The Trump administration has found itself in a dispute with Harvard University. It began when the President’s team sent several Ivy League universities a list of changes they expected the schools to make.
The move is part of a new right-wing strategy which recognizes that we currently live under a vague, necessarily politicized system of civil rights law and aims to begin interpreting civil rights laws in ways more in line with the values and social aims of the right.
By threatening to withhold federal funds, the administration was able to get schools like Columbia University to agree to enact changes like banning masks, granting campus police more powers, and appointing an administrator to oversee the Middle East Studies Department with the authority to crack down on rhetoric about Israel that the administration considers antisemitic.
Harvard, however, refused to abide by the administration’s demands. As a result, Trump froze a little over $2 billion in federal funds going to the school last week and announced plans to freeze an additional $1 billion earlier this week—all while threatening to withhold all $9 billion the Ivy League school receives from the federal government each year if they refuse to agree to the President’s demands.
The showdown is largely being framed as either a battle to protect academic freedom from an authoritarian president or an overdue effort to rescue one of the nation’s oldest universities from the radical far-left administrators leading it off course.
But as politicians, pundits, and university officials battle over which characterization is accurate and, therefore, what ought to happen next, few are paying any attention to one of the more outrageous details that this dispute has brought attention to: that taxpayers are being forced to send $9 billion a year to one of the wealthiest colleges in the world.
The $9 billion figure comes from several federal programs—including education initiatives, student aid, research grants, student loan guarantees, and funding for the university’s affiliated hospitals. Much of this funding is composed of multi-year grants and contracts, but the annual figure does, indeed, tend to land around $9 billion.
And that’s just Harvard.

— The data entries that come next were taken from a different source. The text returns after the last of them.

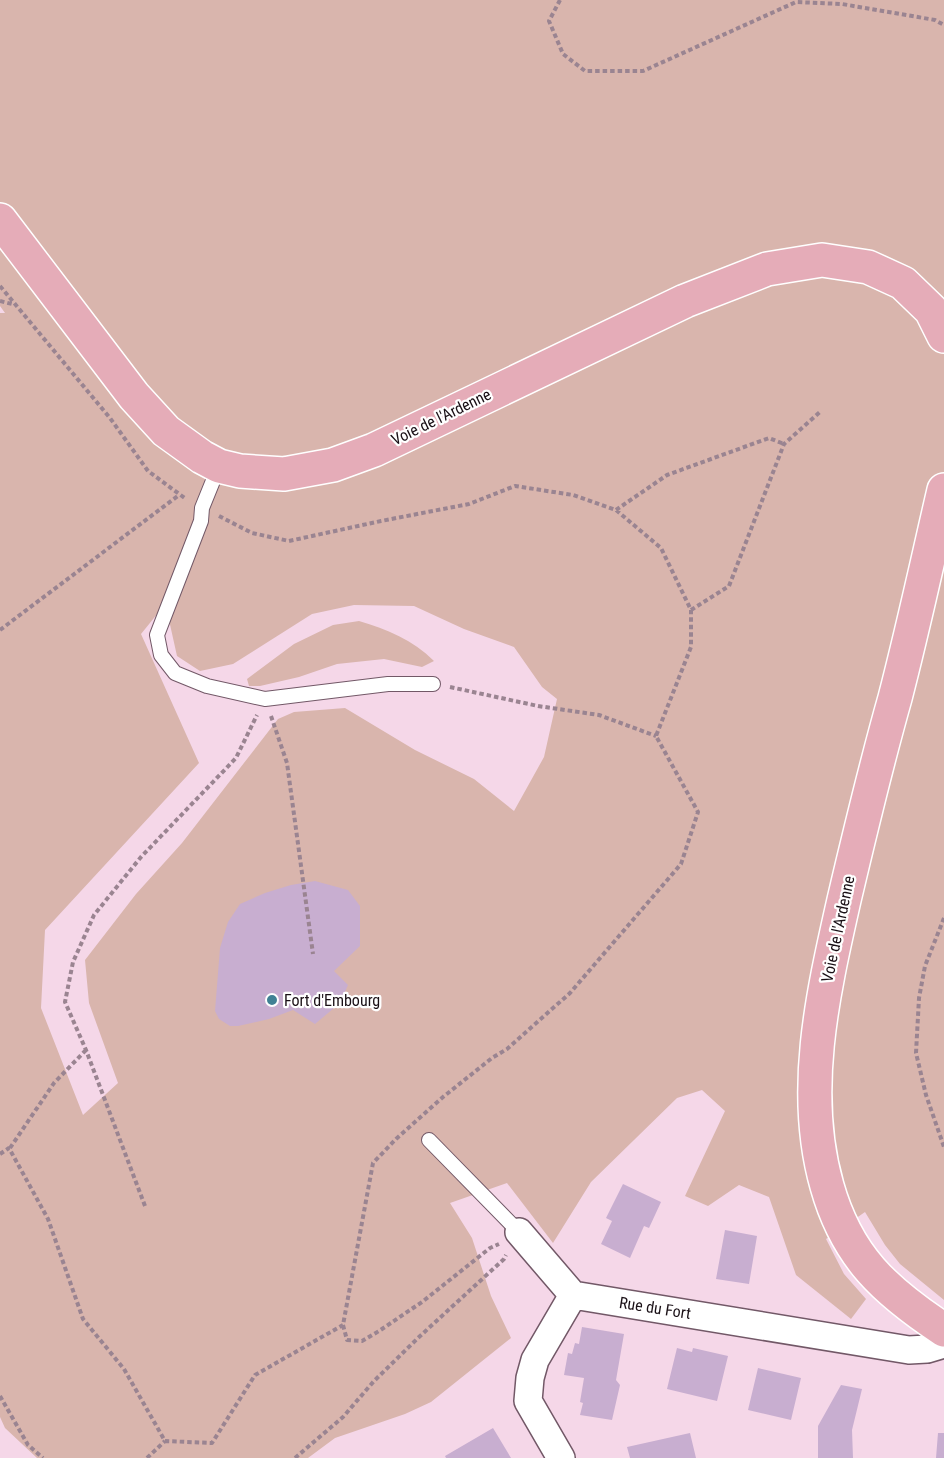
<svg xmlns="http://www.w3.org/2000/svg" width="944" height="1458" viewBox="0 0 944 1458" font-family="'Roboto Condensed',sans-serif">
<rect width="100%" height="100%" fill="#f5d7e8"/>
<!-- green -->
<path fill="#d9b5ad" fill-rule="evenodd" d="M0 0H944V1300L900 1264 885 1245 865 1212 826 1239 844 1274 866 1299 851 1319 796 1275 769 1197 739 1185 708 1206 685 1196 725 1111 702 1090 677 1098 591 1182 553 1243 507 1183 450 1203 472 1238 491 1296 511 1338 431 1402 405 1414 335 1438 308 1458H37L5 1428 0 1417V313H5L0 306ZM354 605 414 606 464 629 514 647 542 687 557 699 544 757 514 811 474 779 415 750 345 708 294 712 278 719 182 843 136 894 85 960 89 1003 118 1083 83 1115 41 1008 45 930 199 763 141 634 158 613 169 620 177 656 200 671 233 664 312 614Z
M359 621C387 629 413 640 434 661L422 667 384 659 337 664 299 677 260 686H249L247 679 294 644 333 625Z"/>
<!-- building -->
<path fill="#c8aed0" d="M315 881 348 890 360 906V946L334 971 348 985 340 1003 315 1024 293 1010 269 1019 238 1026H230L219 1019 215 1011 220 948 228 922 240 904 265 893 291 885Z
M623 1184 661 1202 649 1228 644 1226 630 1258 601 1244 612 1221 606 1218Z
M725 1230 757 1236 749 1284 716 1279Z
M582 1327 624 1334 616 1380 620 1385 612 1420 580 1415 583 1403 580 1402 584 1378 564 1375 568 1353 572 1354 575 1343 579 1344Z
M677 1348 692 1352 693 1348 728 1356 717 1401 667 1389Z
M758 1368 801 1378 791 1420 748 1410Z
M841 1385 862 1389 852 1430 853 1458H818V1426Z
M493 1428 511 1458H446L445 1456Z
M690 1433 696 1458H630L627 1447Z
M938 1433H944V1458H936Z"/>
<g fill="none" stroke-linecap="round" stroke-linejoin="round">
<defs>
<path id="lane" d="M219 466 202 508 201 521 157 635 161 655 175 673 207 686 265 699 388 684H433
M429 1140 519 1232"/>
<path id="street" d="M519 1232 573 1295 909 1350 927 1349 944 1344
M561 1458 528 1401 530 1378 535 1360 573 1295"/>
<path id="primary" d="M0 220 134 396 166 431 202 457 219 466 240 471 284 474 333 465 374 450 685 301 767 269 822 260 868 267 903 283 931 310 944 336
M944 490C928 559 913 629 895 698 876 765 860 832 844 900 823 993 800 1092 827 1186 847 1257 885 1291 944 1330"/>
</defs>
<!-- lane casing -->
<use href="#lane" stroke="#725867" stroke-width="16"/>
<!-- street casing -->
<use href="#street" stroke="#725867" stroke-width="30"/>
<!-- primary casing -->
<use href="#primary" stroke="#fff" stroke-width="36"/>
<!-- path -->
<path stroke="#9a8491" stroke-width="4" stroke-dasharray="4.5 3" stroke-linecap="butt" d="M560 0 549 21 563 54 585 71H643L796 2 842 4 935 20 944 25
M0 286 110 418 148 471 186 499
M0 301 12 304
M616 510 667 475 769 438 784 444
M219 516 252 533 289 541 381 521 469 504 515 486 573 495 616 510 661 548 691 610V647L656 736 698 812 681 864 570 993 507 1049 492 1058 443 1097 396 1139 373 1163 343 1325 347 1340 362 1341 379 1331 422 1302 490 1248 499 1244
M691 610 729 586 784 444 820 412
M0 630 179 495
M450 687 538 706 599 715 656 736
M271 716 287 763 313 954
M944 918 925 966 919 998 916 1053 926 1095 944 1147
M10 1148 54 1083 86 1050
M0 1154 9 1148 48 1219 83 1319 124 1369 165 1441 212 1443 255 1375 343 1325
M145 1206 86 1050 65 1002 73 962 94 915 141 857 236 758 257 715
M0 1396 28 1445 43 1458
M147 1458 165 1441
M295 1458 343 1417 374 1381 419 1337 504 1259 506 1255"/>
<!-- lane -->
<use href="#lane" stroke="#fff" stroke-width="14"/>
<!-- street -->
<use href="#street" stroke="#fff" stroke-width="27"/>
<!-- primary -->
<use href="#primary" stroke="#e5acb8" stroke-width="33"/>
</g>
<!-- markers -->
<circle fill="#408194" stroke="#fff" stroke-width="2" cx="272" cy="1000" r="6"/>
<g text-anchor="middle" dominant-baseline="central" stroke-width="4.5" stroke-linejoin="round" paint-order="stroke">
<!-- street labels -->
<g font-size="16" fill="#1a1016" stroke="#fff">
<text transform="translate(441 417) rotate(-26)">Voie de l'Ardenne</text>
<text transform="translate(838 929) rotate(-78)">Voie de l'Ardenne</text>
<text transform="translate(655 1308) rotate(9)">Rue du Fort</text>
</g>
<!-- poi labels -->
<g font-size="16" fill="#1a1016" stroke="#fff" text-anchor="start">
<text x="284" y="1000">Fort d'Embourg</text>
</g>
</g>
</svg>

Zoom out, and you’ll find that those same federal programs are forcing the over-taxed, heavily-indebted, inflation-rattled American public to send well over $100 billion to colleges and universities every single year.
Conservatives and free-market advocates are right to point out whenever the topic of student debt forgiveness is brought up that such a program is, in effect, a wealth transfer from poorer, working-class Americans without college degrees to their better-off, frequently white-collar, college-educated counterparts. But the same is true for all programs that transfer tax dollars to colleges and universities.
Beyond being blatantly unjust, the federal money pouring into higher education is the main factor behind the exploding cost of college in recent decades. In the name of making college more affordable, the federal government effectively took over the student loan market in the US and—primarily by extending government loan guarantees—expanded the level of lending far beyond what private lenders were willing to provide.
That created significantly more demand for college, which jacked up the price. Then, the artificially high prices forced even more students to turn to loans to afford school, which required more government loan guarantees, which made prices even higher, meaning more loans were needed, and on and on. All the while, the government has started and expanded direct federal spending programs on education that have only fueled the affordability death spiral.
This has been terrible for every non-wealthy student or family straining to pay for a college degree, and all the people who could not afford to go to college at all who are still forced to fund all the government subsidies causing this mess. But, it’s important to understand, this setup has been great for the universities who have gotten to enjoy filling their campuses with cartoonishly lavish buildings and resort-level accommodations, while bloating their administrations with diversity officers, sustainability directors, and other ideological positions.
It has also been great for the politicians and government bureaucrats who have gained leverage over the schools educating the next generation and the scholars and intellectuals currently researching topics relevant to those running our federal government.
In other words, federal higher education policy is best understood as one big government-run scam that’s enriching and empowering a small group of ideological administrators and bureaucrats at our expense. It is, in that way, no different from the healthcare system—through which schools like Harvard are also receiving money through their hospitals.
That is the big unspoken truth at the core of this debate about what the Trump administration is doing with Harvard. A president like Trump can exert control over the internal policies of these universities because of how unnecessarily reliant they are on government money. And widespread pushing of highly unpopular progressive dogmas in classrooms and professional scholarship can only happen at this large a scale because of how—and how much—higher ed and academia are subsidized in modern America.
There is only one genuine and permanent solution to these problems. Halt all federal funding—direct and indirect—for these “private” colleges and universities.
As long as these schools rely on politicians to fund their operations, they will always be politicized. There is no escaping that. And, on the other side, even if Trump is totally victorious and gets Harvard to capitulate on everything, there is functionally nothing stopping the next Democrat to win the presidency from reversing everything Trump did.
Education and genuine scholarship are too important to entrust to the whims of politicians and government bureaucrats. Research and scholarship that is actually valuable does not require forcing people to fund it against their will. And the American people cannot afford to keep sending a significant portion of their money to the well-off and well-connected. These problems are extensive, but the solution is straightforward: stop forcing us to fund these universities.